Pamela Drews (CC BY-NC 2.0)
Educators at City University of New York held a rally in support of Palestine in October 2023.
In December, four Montgomery County, Maryland, educators were placed on administrative leave for posting statements in support of Palestine on their personal social media accounts or on school email systems.
That same month, a superintendent in Palm Beach, Florida, released a message about the Israel-Gaza war that condemned anti-Semitism without mentioning Islamophobia. An elementary school teacher, in an email, asked the district to “publicly recognize the Palestinian community.” She was placed on leave.
When Oakland, California, educators sought to provide balance to an Oakland Unified School District curriculum that largely omits the Palestinian experience, superintendent Kyla Johnson-Trammell, in a YouTube video posted on November 26, condemned their proposal as “harmful and divisive.”
Earlier in November, when student chapters of Amnesty International and UNICEF at Desert Mountain High School in Arizona gave a lunchtime presentation expressing sympathy with Palestinians in Gaza, the state’s Superintendent Tom Horne urged Arizona educators to kick both groups off their campuses.
These are just four examples of a larger trend of administrators and officials clamping down on discussing Palestine in public schools. As a result of this backlash, “teachers have been walking on eggshells,” as American Federation of Teachers President Randi Weingarten put it.

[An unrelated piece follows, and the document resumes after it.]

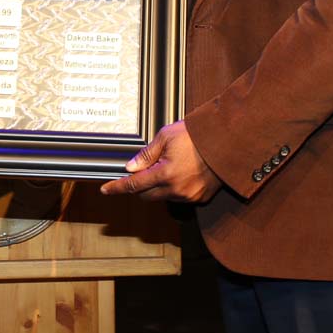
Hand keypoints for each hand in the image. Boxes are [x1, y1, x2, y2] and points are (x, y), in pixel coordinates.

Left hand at [99, 120, 219, 201]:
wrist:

Many Jewish educators, myself included, have criticized efforts to prevent teachers from providing balance in discussions on the Israel-Palestine conflict—a topic that, in most U.S. media sources, leans heavily in favor of Israel. Unfortunately, some Jewish leaders are encouraging censorship.
Marc Levine of the Anti-Defamation League, for example, dismissed the Oakland educators’ concerns as “antisemitic.” Jeremy Russell of the Jewish Community Relations Council called them inflammatory and prejudicial and warned that a more inclusive curriculum might lead to the “incitement of antisemitism.”

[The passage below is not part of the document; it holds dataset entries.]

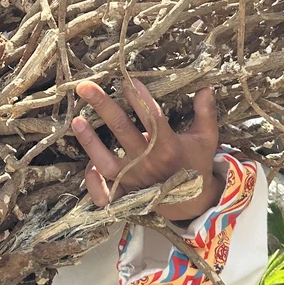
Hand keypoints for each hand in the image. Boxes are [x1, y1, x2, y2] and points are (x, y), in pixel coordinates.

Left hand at [71, 80, 223, 221]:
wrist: (193, 205)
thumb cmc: (195, 164)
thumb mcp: (206, 139)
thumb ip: (205, 113)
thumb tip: (207, 87)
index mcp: (169, 148)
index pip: (152, 118)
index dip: (139, 98)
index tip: (126, 80)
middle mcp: (148, 164)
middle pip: (122, 130)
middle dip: (102, 105)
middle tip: (85, 86)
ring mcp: (134, 181)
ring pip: (107, 162)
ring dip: (90, 141)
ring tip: (76, 120)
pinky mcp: (125, 196)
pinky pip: (103, 193)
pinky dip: (93, 182)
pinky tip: (87, 166)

Antisemitism must be called out and countered. But punishing American educators who criticize Israeli government policies—which are also being condemned by journalists and human rights groups around the world—as bigots is not the way forward.

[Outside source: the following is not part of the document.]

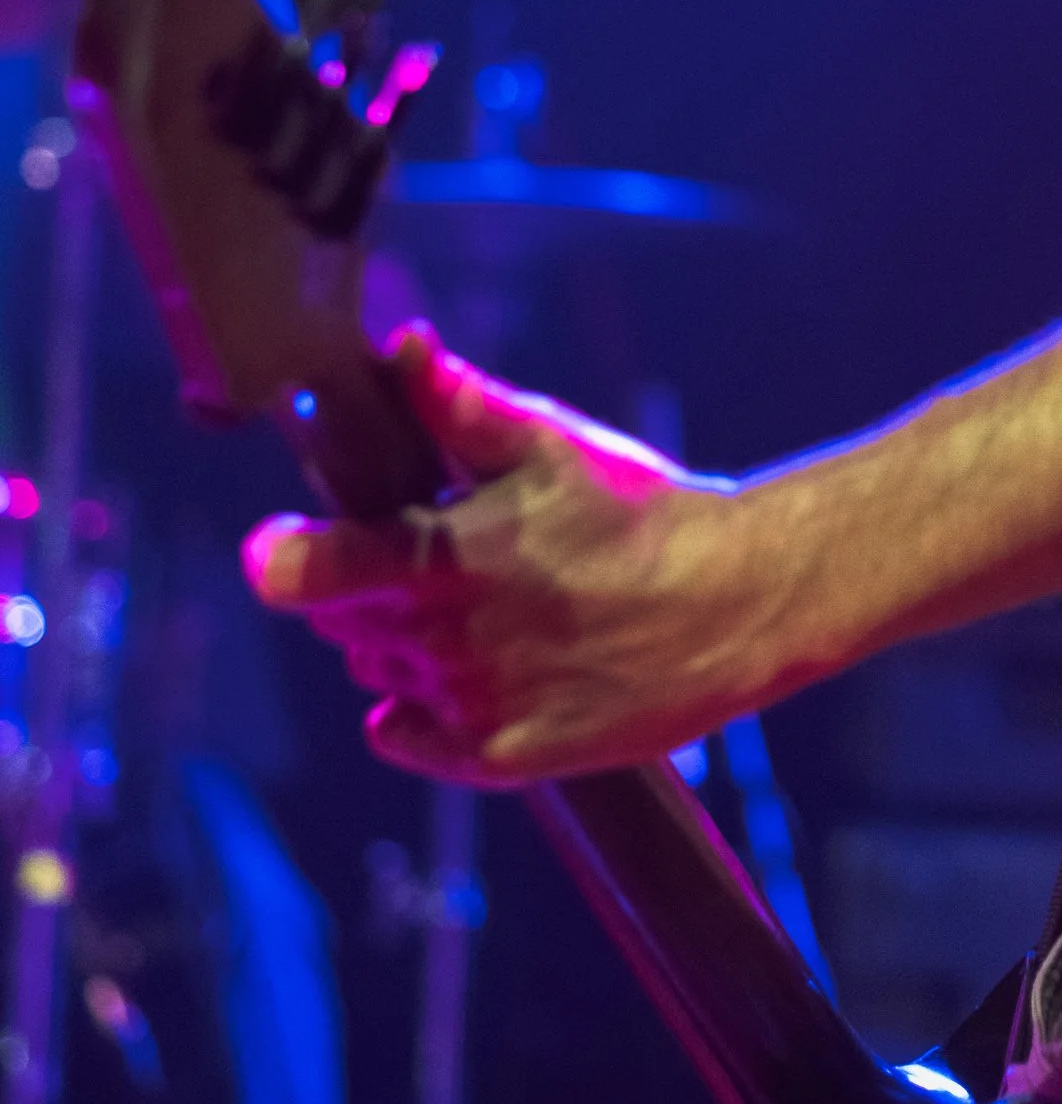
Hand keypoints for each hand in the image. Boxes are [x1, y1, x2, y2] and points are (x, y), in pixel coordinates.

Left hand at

The Oakland educators were denounced for using educational materials that imply Zionists are colonizing oppressors, yet for decades the Zionists themselves used the word “colonization” to refer to their attempts to create a Jewish state in Palestine.
Colonization is an apt term. In 1922, Muslims represented 78 percent of the Palestinian population, and Jews only 11 percent. In the ensuing twenty-five years—as the United States and others largely refused to take in those fleeing the Holocaust—the Jewish population in Palestine grew 750 percent. In 1948, after the Nakba—an Arabic term that refers to the brutal displacement of Palestinians in 1947 and 1948—Jewish settlers established the nation-state of Israel.
In fairness to Israel, it is also true that, unlike settler colonies such as the United States, Canada, South Africa, and others, many Israelis were refugees who had little choice but to become settlers. Of course, if teachers aren’t allowed to bring up Israel-Palestine in any substantial way, they also aren’t able to talk about the historical nuances behind the war.
The Oakland educators are also being reprimanded for referring to “the historic and unfolding oppression and genocide of Palestinians.” Yet Israel’s widely-condemned response to Hamas’ October 7 attacks has so far killed more than 26,000 Palestinians in Gaza, about two thirds of them women and children. If this is not “unfolding oppression and genocide,” what is?
Educators are also being labeled as antisemites for repeating or posting allegations of Israeli “ethnic cleansing” and “apartheid-like” policies.
Israel has been accused of ethnic cleansing by Amnesty International, the United Nations, Israeli historian Ilan Pappé, Israeli lawmaker Ofir Kassif, Israeli author Gideon Levy, and numerous others. Israel was labeled an apartheid state by the Israeli human rights groups B’tselem and Yesh Din, Human Rights Watch, and Amnesty International.
The academic freedom of American educators is under assault now more than at any time in recent decades. Public school teachers have the right to question Israeli policy—and the lavish support the U.S. provides to uphold it—and not be censored, tarred as bigots, or deprived of the academic freedom that’s crucial to the art of teaching.